Berliner Charité schränkt wegen Corona-Pandemie erneut Normalbetrieb ein

Planbare Eingriffe werden verschoben - Überlastung des Personals befürchtet

Wegen der steigenden Corona-Fallzahlen fährt die Berliner Charité erneut die Zahl von planbaren Operationen herunter.

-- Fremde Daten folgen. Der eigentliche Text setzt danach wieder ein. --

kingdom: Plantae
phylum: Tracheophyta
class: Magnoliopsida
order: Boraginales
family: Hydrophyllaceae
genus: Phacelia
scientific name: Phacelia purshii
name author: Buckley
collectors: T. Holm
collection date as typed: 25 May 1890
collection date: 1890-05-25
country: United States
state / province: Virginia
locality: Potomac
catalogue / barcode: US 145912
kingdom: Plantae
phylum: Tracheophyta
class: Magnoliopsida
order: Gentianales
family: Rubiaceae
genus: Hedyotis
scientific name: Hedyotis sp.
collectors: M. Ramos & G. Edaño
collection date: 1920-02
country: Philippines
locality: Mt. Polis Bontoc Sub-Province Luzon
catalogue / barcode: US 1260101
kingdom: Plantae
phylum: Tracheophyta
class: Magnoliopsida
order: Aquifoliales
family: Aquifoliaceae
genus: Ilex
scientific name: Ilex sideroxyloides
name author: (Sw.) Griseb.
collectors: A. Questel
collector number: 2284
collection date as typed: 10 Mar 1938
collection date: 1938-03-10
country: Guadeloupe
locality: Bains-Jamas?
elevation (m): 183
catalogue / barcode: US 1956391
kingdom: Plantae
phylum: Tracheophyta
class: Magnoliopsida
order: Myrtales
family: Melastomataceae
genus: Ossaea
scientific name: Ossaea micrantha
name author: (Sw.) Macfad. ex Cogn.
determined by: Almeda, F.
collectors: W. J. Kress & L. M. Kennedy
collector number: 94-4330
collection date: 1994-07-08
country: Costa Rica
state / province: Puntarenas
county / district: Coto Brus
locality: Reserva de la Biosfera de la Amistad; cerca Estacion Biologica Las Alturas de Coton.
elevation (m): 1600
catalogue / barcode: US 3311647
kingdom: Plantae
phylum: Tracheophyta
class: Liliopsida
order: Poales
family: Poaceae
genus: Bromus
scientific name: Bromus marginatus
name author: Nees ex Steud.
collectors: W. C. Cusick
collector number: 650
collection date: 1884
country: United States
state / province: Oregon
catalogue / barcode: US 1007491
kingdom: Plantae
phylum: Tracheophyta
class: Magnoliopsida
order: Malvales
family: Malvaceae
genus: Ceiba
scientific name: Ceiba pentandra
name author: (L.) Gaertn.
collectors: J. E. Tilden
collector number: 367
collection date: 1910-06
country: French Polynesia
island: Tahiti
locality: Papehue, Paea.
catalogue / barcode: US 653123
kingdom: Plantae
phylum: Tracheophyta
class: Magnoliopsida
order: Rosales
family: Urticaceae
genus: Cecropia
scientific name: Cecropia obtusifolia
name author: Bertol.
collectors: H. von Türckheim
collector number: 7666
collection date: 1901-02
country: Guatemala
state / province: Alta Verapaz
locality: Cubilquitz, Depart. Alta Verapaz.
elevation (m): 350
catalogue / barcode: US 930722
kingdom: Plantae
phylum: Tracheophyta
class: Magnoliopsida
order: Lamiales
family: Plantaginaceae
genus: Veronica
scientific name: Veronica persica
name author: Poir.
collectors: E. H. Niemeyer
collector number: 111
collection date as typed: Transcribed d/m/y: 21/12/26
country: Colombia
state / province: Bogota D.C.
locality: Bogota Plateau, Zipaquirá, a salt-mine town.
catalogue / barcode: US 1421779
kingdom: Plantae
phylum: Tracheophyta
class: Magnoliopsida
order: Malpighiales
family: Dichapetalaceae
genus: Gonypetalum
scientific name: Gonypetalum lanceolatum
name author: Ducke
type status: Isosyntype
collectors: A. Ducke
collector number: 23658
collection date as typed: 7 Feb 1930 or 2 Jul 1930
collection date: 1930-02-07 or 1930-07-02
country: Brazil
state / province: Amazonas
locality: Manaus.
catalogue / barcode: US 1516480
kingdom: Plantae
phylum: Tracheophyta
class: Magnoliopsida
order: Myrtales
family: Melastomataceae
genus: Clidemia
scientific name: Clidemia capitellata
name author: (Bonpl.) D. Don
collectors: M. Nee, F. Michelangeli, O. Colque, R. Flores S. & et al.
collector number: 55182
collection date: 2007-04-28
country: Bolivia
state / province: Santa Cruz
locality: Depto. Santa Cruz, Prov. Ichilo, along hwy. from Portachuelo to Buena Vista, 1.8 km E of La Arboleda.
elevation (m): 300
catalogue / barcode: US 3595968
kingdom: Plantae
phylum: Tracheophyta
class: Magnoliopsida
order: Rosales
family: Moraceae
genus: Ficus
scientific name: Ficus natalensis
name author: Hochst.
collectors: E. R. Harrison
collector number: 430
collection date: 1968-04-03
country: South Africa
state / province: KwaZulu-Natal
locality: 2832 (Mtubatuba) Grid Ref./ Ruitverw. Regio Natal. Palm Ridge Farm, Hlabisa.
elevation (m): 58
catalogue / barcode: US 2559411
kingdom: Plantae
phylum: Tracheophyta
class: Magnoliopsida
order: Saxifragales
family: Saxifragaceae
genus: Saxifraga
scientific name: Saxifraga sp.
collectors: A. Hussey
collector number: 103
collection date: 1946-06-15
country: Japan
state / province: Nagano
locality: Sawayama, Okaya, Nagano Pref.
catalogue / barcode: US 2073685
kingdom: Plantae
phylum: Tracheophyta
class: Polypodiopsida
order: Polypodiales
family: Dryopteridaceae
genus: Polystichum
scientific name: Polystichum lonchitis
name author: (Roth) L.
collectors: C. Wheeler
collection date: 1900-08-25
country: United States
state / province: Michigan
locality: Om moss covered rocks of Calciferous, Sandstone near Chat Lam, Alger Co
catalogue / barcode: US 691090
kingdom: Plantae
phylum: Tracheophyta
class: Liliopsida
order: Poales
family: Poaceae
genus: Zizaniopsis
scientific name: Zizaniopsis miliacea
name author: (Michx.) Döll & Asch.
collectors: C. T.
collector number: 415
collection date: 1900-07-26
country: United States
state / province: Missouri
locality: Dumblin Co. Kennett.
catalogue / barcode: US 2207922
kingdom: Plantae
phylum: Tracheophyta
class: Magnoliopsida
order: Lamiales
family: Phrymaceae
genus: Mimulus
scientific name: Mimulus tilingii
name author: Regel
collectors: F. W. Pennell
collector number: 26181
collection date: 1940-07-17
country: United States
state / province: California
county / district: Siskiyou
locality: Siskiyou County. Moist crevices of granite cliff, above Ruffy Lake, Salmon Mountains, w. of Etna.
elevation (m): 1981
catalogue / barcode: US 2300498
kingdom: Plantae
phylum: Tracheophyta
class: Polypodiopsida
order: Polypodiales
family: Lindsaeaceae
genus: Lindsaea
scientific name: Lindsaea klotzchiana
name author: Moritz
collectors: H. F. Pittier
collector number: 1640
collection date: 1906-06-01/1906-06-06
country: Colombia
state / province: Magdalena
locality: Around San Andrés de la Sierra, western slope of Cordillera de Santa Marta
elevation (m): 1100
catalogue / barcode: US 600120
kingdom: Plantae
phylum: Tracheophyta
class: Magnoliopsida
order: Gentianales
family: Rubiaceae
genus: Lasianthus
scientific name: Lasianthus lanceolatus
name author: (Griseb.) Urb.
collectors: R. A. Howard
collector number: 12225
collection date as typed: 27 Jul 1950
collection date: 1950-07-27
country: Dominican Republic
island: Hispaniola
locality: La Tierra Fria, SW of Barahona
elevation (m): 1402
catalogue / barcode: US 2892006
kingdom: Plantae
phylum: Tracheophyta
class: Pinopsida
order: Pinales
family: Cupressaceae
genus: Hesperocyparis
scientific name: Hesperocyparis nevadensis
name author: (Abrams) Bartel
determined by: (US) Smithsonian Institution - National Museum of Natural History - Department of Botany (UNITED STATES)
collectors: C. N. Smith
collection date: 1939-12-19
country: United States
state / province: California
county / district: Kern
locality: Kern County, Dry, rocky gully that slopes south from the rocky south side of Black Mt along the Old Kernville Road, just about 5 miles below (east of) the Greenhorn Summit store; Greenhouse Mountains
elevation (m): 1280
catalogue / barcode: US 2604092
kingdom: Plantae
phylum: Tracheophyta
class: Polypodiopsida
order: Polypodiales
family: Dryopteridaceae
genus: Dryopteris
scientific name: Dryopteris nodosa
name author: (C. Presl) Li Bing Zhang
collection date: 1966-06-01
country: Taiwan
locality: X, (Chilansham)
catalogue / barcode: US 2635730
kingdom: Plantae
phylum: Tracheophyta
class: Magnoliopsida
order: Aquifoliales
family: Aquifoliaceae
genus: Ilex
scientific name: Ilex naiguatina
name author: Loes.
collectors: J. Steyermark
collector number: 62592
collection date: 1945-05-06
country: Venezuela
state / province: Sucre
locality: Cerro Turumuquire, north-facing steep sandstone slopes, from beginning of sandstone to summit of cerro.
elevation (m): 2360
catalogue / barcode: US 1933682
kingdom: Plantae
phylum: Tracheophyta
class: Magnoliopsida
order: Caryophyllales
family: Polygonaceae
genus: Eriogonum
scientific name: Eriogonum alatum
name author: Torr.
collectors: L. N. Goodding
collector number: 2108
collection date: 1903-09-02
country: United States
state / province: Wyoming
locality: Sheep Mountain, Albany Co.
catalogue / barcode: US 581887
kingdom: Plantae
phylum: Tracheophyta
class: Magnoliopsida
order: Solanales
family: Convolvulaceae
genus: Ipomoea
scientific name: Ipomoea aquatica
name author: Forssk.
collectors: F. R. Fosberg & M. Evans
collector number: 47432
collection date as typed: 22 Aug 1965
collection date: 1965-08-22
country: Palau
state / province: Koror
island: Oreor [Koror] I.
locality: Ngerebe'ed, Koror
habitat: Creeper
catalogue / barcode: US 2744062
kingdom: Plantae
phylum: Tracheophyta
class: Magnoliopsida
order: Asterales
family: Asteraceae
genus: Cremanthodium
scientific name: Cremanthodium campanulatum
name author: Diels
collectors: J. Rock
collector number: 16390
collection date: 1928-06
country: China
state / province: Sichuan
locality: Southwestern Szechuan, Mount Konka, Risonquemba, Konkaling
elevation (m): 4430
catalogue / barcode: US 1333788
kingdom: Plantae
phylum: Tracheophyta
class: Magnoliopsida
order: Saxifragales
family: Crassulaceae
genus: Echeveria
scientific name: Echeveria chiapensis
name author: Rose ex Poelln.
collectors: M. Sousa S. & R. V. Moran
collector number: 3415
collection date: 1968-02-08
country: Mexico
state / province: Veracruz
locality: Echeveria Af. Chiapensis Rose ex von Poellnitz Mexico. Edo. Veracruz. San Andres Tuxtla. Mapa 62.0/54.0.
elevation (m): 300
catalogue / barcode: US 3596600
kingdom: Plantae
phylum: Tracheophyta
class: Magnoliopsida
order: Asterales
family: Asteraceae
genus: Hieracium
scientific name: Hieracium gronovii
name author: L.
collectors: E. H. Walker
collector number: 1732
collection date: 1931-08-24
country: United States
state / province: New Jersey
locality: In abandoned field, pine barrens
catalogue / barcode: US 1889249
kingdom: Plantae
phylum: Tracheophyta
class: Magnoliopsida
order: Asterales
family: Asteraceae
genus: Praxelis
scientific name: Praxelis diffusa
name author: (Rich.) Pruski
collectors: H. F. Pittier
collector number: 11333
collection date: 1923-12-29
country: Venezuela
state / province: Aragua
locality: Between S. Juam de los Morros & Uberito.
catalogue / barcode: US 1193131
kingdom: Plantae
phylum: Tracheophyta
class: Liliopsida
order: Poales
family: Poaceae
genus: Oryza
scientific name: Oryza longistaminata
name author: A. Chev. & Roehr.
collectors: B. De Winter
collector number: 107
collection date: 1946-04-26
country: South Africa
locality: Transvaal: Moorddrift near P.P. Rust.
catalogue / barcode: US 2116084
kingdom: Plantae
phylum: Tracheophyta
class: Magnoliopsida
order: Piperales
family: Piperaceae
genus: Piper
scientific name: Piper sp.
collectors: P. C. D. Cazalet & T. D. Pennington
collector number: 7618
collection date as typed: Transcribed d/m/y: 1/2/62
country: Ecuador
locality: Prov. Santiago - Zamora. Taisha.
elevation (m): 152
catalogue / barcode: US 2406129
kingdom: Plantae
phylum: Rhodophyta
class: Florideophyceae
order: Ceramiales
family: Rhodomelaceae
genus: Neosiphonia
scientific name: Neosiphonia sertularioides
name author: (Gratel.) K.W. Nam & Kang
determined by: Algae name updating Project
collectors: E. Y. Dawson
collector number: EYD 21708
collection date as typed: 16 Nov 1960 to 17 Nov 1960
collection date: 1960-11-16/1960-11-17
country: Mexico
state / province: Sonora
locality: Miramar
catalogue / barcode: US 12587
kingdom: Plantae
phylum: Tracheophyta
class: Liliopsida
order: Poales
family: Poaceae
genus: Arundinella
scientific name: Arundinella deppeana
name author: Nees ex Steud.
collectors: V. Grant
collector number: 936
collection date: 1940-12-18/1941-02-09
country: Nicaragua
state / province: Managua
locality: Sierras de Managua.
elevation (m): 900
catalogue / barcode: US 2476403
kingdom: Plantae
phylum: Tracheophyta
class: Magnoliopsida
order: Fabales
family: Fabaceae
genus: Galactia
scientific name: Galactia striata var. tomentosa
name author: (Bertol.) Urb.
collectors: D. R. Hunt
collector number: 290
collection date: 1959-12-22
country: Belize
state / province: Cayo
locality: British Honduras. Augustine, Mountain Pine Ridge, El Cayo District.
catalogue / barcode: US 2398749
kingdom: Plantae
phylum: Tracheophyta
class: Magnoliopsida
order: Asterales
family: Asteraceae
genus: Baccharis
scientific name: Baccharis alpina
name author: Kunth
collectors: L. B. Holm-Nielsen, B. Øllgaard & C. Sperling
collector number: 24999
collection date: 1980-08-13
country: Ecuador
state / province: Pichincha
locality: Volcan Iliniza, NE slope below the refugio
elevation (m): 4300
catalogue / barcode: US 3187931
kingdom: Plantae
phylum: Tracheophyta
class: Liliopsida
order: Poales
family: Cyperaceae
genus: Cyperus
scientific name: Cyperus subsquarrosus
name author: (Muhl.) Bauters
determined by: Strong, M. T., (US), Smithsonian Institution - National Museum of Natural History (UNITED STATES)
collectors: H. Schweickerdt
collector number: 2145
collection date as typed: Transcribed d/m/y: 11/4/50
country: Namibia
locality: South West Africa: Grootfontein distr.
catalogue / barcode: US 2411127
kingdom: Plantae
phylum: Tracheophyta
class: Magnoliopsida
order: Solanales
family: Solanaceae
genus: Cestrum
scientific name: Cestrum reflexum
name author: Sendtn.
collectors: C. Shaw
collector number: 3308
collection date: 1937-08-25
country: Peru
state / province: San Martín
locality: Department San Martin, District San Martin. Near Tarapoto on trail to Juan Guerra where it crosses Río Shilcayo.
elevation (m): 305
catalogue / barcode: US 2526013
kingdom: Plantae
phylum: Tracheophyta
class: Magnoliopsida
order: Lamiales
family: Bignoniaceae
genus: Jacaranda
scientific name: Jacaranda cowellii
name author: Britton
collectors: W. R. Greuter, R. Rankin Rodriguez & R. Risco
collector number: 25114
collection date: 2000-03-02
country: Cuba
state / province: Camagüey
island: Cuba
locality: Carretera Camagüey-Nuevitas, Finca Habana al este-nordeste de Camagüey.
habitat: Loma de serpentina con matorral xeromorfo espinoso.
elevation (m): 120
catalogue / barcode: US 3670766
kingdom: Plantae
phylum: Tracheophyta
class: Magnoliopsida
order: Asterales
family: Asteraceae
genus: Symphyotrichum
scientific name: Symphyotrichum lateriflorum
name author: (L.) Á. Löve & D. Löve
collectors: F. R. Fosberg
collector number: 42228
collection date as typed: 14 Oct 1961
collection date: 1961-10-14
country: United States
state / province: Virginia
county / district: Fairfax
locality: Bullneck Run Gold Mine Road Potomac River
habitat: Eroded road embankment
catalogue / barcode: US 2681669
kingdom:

Berlin - Das medizinische Personal müsse wieder stärker auf Abteilungen zur Versorgung von Corona-Infizierten konzentriert werden, teilte die größte deutsche Universitätsklinik am Donnerstag auf Twitter mit. "Die steigende Zahl von zu behandelnden Patientinnen und Patienten macht diesen Schritt nötig." Bereits früher in der Pandemie war so verfahren worden.

Das Krankenhaus in der Hauptstadt rechnete nach eigenen Angaben mit einer "erneut starken Arbeitsbelastung" seiner Ärzte und Pflegekräfte. Daher werde die Zahl der sogenannten elektiven Eingriffe von nächster Woche an wieder gesenkt. Die Behandlung von Notfällen laufe aber uneingeschränkt weiter. Gleiches gelte für dringliche Eingriffe, die nicht verschoben werden können.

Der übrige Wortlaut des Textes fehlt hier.